Next were our entree selections and for our last night I decided to shift out of my comfort zone and try the goat milk braised pork orecchiette with chanterelles, cavalo nero pesto, pine nut gremolata, savory spinach and pecorino. I was not prepared for the taste of the goat’s milk as I am not normally a fan of anything goat, but it paired well with the pesto and spinach and made the savory dish quite pleasant!  Andy wanted to try the chef’s special of the evening which was a two pound Dungeness crab dish with just a small side of toast with saffron aioli. The crab came served in a covered bowl and came piping hot and steaming. The proper eating tools were awaiting Andy to take the first snap and crack into the crab and away he went! There was plenty of grilled, buttery flesh within the crab and even though I am not a fan of shellfish, I couldn’t help but want to try just a little bit. And you know what, my life changed after that one bite! My impression of crab was always one that was fishy, smelly and not appetizing in the least. This time, the crab was perfectly cooked in a wood fire oven, had the taste of salt and sea and was buttery, smooth and delicious. I am now one big, crabby believer!

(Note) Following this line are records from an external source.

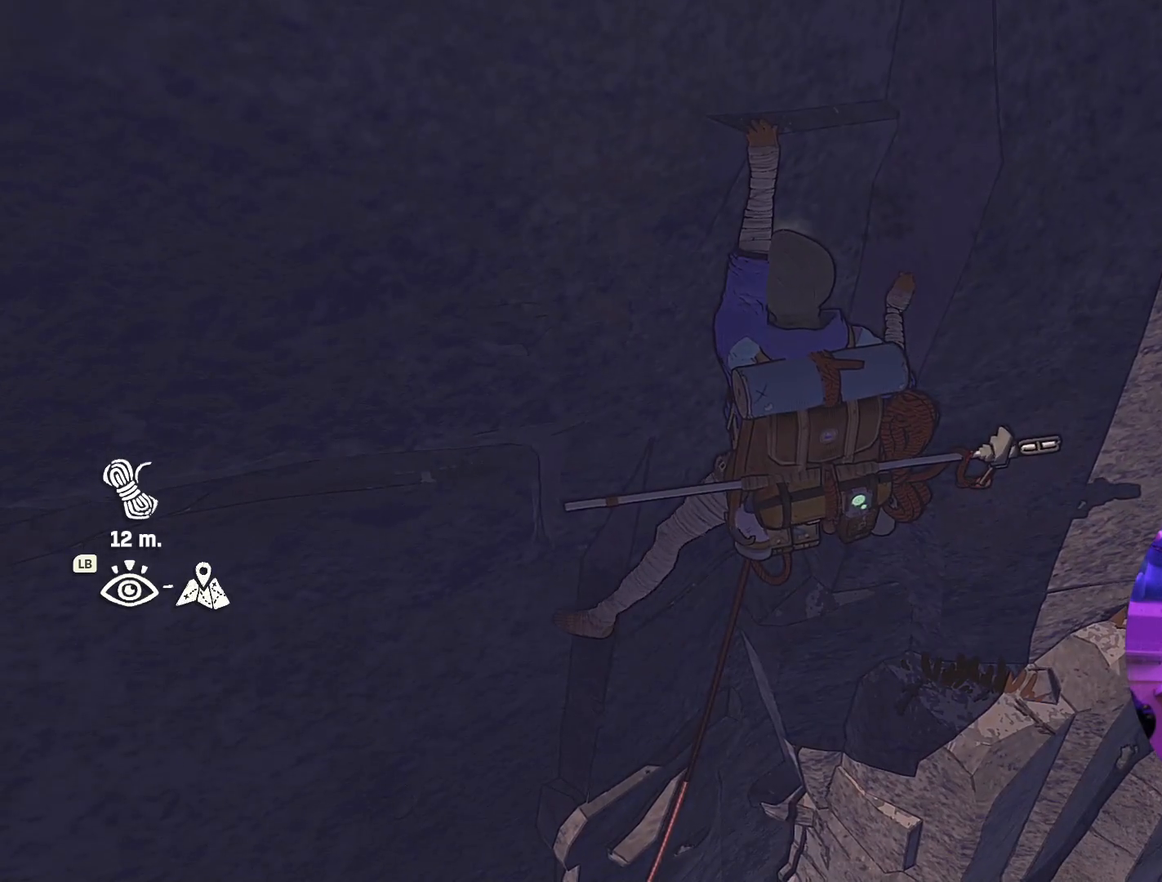
{"buttons": [], "left_stick": "up", "right_stick": "center", "events": [[167, "left_stick", "up"]]}
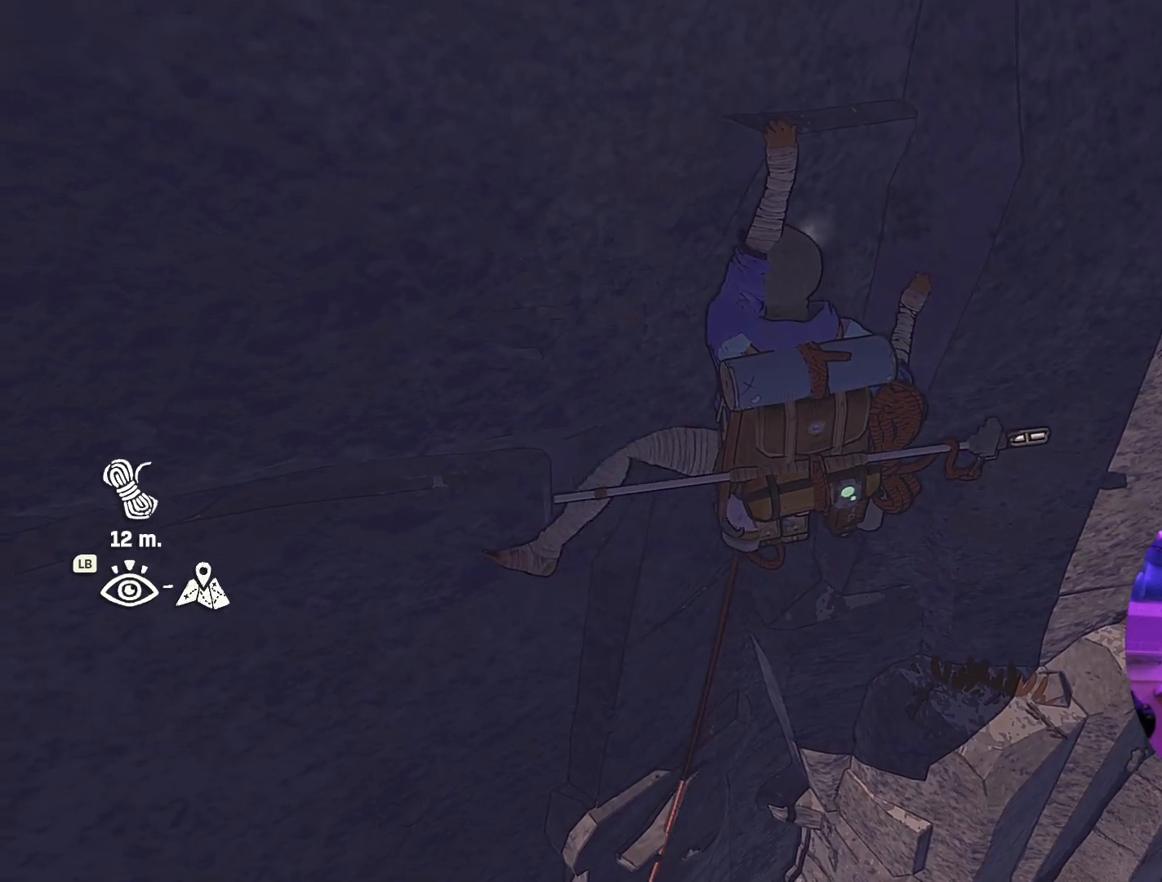
{"buttons": [], "left_stick": "center", "right_stick": "center", "events": [[434, "left_stick", "center"]]}
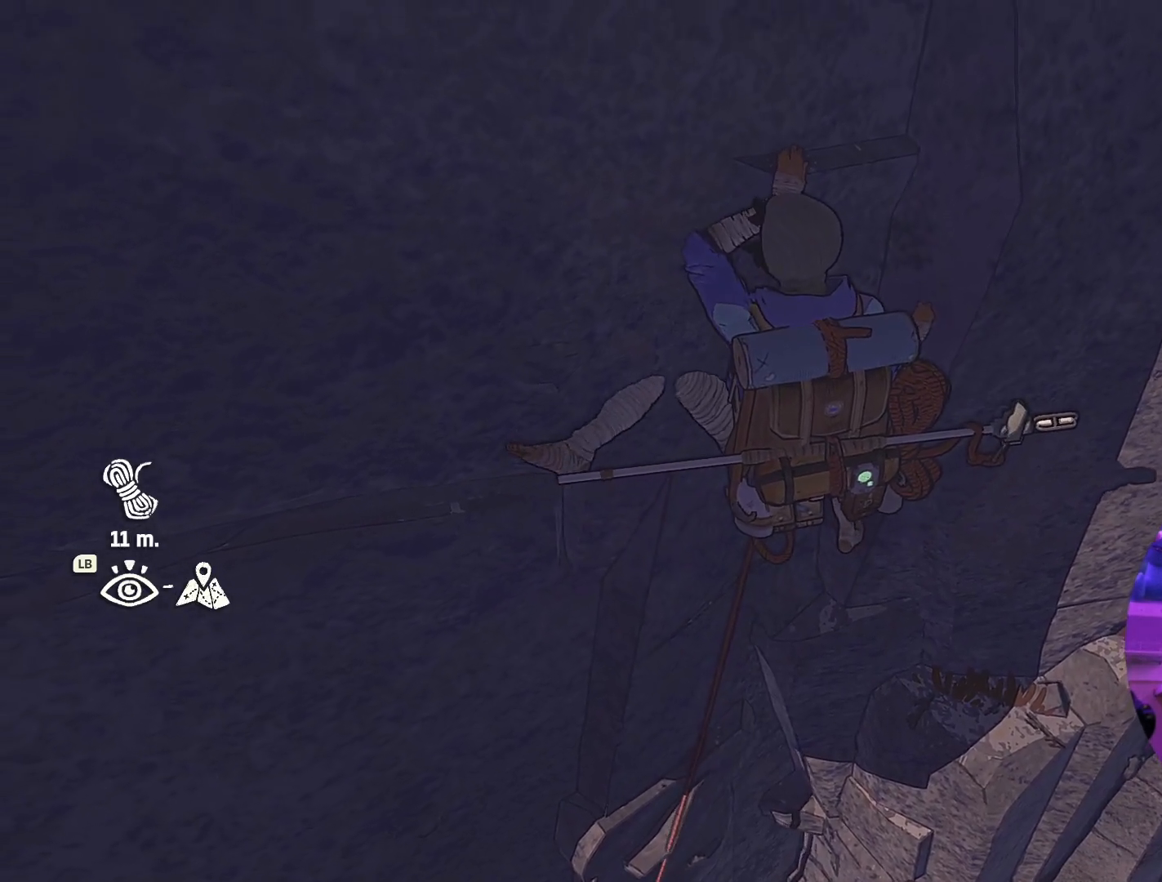
{"buttons": [], "left_stick": "center", "right_stick": "center", "events": [[117, "left_stick", "down"], [300, "left_stick", "center"]]}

To end the night at Bottega, enjoying some of the best Italian fare I have had in many years, I ordered the Tiramisu- of course! I thought, great--a tasty little layered cake was about to come my way and I am sure the ladyfingers will be all I had had before. Chef Chiarello won again as no cake was placed before me, but a glass jar! It was small, clear, and displaying the multi-layers of dream worthy cream inside. It was topped with a chocolate and espresso gelato, a part of the dessert that was like putting satin in your mouth and just letting the cool flavor of it melt away. Once that was gone, it was time to dig into the jar and find the layers of crunchy cake that were separated with mousse and cream. I think the stars aligned by the time I was finished, it was that good.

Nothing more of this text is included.